Os exemplos ajudam a eliminar qualquer identificação entre essa proposta e o já existente contrato de trabalho a prazo determinado, utilizado amplamente na construção civil sob a modalidade de contratação por obra certa. Enquanto, no modelo já existente, a contratação se vincula ao todo de uma obra, o modelo de contrato por produtividade permite contratar de maneira fracionada o trabalho. Tomemos o caso dos “azulejos” mencionado pela Folha: hoje, é possível contratar um profissional que coloque azulejos por prazo determinado, por exemplo, por quanto tempo leve a finalização de determinada edificação. No novo modelo, por outro lado, o prazo da contratação pode ser inclusive inferior, e o que importa não é a finalização geral da obra (a colocação de todos os azulejos), mas a colocação por parede, ou por andar, ou por metragem. O modelo, portanto, flexibiliza ainda mais a relação de emprego, e sequer se prende propriamente a um prazo determinado.
Desmancha-se, de pronto, um dos mais recorrentes argumentos da reforma trabalhista: de que seria preciso criar alternativas à velha regulamentação uma vez que muitas novas atividades “não se encaixam”, em especial ligadas às novas tecnologias que permitem formas distintas de trabalho remoto e flexível. Mas, ora, a única coisa flexível no caso dos exemplos da alvenaria e das cirurgias é a margem de lucro dos empregadores. Seria custoso argumentar que qualquer coisa nos exemplos dados tem a ver com mudanças técnicas profundas nos ramos da produção mencionados.
Qual o ganho em segurança jurídica em questão, se potencialmente qualquer atividade produtiva pode de uma hora para outra, por negociação coletiva ou por opção do empregador (para os novos contratos) passar a ser abrangida por esse tipo de contrato? Que novas oportunidades de ocupação se criam, senão às custas da redução dos postos de trabalhos oferecidos hoje como de emprego por prazo indeterminado, cuja regulamentação garante ao trabalhador condições mais seguras e estáveis de venda da sua força de trabalho? Quando o Ministro fala em “consolidação de direitos”, não deixa de falar a verdade, mas omite quais direitos: afinal, o que se pretende é justamente legalizar as fraudes já existentes ao contrato de trabalho, mediante a chamada “pejotização” e outras modalidades. A consolidação do direito à menor responsabilização do empregador frente ao empregado.

> [Tarefa escrita]
Atualize o trecho do texto sobre a reforma trabalhista que vai de "Qual o ganho" até "frente ao empregado.", inclusive, substituindo "segurança jurídica" por "estabilidade jurídica".

> [Registros fornecidos]
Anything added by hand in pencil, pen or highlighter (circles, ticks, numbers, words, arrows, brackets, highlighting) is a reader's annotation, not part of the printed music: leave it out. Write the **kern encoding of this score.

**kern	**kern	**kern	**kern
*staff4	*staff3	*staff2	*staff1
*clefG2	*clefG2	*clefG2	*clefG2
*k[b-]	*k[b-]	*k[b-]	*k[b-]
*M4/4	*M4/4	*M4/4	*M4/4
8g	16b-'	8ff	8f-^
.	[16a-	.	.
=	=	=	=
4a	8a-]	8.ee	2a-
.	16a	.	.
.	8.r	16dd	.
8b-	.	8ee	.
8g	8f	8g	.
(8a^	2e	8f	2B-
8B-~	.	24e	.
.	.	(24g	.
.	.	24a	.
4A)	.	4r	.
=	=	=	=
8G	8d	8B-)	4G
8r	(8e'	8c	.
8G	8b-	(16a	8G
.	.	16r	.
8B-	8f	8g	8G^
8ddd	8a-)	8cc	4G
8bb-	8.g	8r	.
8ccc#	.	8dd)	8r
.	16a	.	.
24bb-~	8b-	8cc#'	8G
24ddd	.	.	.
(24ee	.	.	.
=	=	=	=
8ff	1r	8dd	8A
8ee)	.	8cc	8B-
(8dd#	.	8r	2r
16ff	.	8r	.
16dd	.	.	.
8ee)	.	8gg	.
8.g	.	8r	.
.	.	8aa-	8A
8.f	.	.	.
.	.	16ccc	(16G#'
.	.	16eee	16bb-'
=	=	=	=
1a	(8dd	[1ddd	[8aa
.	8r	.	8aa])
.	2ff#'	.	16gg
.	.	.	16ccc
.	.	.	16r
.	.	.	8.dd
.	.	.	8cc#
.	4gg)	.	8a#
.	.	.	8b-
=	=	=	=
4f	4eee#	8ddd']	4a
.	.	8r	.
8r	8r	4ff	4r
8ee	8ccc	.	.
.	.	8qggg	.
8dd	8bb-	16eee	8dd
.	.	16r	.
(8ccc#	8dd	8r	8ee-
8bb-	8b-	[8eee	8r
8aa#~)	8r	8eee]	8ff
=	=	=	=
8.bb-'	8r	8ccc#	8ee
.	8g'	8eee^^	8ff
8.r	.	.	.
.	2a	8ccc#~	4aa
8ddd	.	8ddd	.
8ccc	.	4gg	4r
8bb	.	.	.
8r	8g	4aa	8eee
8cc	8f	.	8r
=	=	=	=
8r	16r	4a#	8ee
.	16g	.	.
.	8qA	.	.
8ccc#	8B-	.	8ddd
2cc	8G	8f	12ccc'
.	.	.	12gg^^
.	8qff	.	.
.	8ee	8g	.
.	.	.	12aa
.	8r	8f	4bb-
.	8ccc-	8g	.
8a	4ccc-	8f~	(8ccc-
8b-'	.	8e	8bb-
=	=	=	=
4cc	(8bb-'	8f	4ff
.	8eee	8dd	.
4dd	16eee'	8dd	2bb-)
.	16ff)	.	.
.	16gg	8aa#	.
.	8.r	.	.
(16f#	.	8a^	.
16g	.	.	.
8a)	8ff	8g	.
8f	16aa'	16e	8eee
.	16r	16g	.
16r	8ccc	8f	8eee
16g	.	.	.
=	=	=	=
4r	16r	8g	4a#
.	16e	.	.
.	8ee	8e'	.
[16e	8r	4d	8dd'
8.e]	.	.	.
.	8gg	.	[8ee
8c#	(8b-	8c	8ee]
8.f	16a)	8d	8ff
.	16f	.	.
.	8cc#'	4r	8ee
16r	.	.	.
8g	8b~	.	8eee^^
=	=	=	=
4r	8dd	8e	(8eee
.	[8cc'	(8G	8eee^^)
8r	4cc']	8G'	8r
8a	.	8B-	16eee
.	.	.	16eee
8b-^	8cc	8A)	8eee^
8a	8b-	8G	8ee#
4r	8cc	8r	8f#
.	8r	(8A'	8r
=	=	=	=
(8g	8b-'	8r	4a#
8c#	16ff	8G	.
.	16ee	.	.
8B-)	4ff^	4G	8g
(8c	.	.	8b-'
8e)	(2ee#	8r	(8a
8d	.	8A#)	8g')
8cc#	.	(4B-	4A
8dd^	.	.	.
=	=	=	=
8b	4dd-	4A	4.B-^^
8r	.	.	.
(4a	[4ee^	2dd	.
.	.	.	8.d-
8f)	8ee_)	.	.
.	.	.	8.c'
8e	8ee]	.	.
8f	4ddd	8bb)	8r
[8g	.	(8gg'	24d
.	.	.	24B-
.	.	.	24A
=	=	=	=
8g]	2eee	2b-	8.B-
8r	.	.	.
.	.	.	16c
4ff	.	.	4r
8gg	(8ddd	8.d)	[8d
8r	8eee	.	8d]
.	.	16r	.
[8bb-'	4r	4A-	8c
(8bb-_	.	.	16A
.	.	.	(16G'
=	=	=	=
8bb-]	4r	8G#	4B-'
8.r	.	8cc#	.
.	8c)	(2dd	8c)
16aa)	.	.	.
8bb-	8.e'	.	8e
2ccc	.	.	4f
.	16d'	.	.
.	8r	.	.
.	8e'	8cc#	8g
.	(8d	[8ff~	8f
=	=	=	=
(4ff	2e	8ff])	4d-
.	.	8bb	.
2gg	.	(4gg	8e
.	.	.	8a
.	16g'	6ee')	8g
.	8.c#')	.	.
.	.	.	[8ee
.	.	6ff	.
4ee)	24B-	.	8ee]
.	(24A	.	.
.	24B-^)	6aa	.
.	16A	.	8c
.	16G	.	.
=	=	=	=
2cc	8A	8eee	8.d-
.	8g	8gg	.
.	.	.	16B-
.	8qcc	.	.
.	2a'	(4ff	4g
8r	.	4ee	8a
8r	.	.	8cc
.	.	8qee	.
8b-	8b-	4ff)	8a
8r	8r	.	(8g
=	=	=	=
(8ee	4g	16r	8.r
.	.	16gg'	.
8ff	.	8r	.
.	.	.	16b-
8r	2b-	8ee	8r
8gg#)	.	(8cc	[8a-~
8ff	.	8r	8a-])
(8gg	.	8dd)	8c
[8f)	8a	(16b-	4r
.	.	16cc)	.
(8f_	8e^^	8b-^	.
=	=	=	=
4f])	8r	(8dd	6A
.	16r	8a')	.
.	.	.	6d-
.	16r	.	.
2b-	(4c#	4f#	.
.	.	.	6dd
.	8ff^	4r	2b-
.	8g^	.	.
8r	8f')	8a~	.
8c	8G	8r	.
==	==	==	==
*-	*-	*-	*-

> [Resultado esperado]
Qual o ganho em estabilidade jurídica em questão, se potencialmente qualquer atividade produtiva pode de uma hora para outra, por negociação coletiva ou por opção do empregador (para os novos contratos) passar a ser abrangida por esse tipo de contrato? Que novas oportunidades de ocupação se criam, senão às custas da redução dos postos de trabalhos oferecidos hoje como de emprego por prazo indeterminado, cuja regulamentação garante ao trabalhador condições mais seguras e estáveis de venda da sua força de trabalho? Quando o Ministro fala em “consolidação de direitos”, não deixa de falar a verdade, mas omite quais direitos: afinal, o que se pretende é justamente legalizar as fraudes já existentes ao contrato de trabalho, mediante a chamada “pejotização” e outras modalidades. A consolidação do direito à menor responsabilização do empregador frente ao empregado.